Each line of the data holding "from" should be found and copied.

**** STORED DATA

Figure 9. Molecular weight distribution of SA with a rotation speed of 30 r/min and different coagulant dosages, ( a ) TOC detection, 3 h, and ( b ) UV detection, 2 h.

********
**** STORED DATA

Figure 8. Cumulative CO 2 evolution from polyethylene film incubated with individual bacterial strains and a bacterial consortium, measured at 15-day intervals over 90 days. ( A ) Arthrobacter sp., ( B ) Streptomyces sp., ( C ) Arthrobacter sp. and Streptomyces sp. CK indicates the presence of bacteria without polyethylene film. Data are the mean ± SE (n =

********
**** STORED DATA

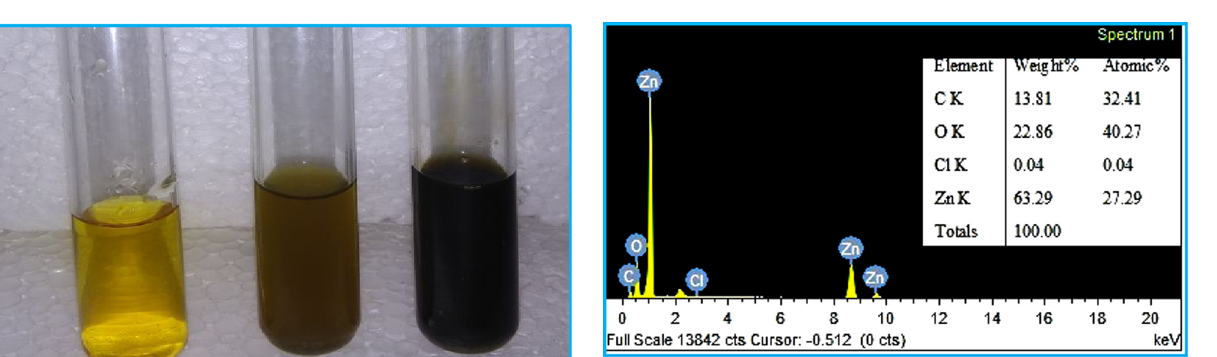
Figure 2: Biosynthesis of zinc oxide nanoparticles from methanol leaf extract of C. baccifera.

********

▸ ANSWER TO THE EXERCISE:
Figure 8. Cumulative CO 2 evolution from polyethylene film incubated with individual bacterial strains and a bacterial consortium, measured at 15-day intervals over 90 days. ( A ) Arthrobacter sp., ( B ) Streptomyces sp., ( C ) Arthrobacter sp. and Streptomyces sp. CK indicates the presence of bacteria without polyethylene film. Data are the mean ± SE (n =
Figure 2: Biosynthesis of zinc oxide nanoparticles from methanol leaf extract of C. baccifera.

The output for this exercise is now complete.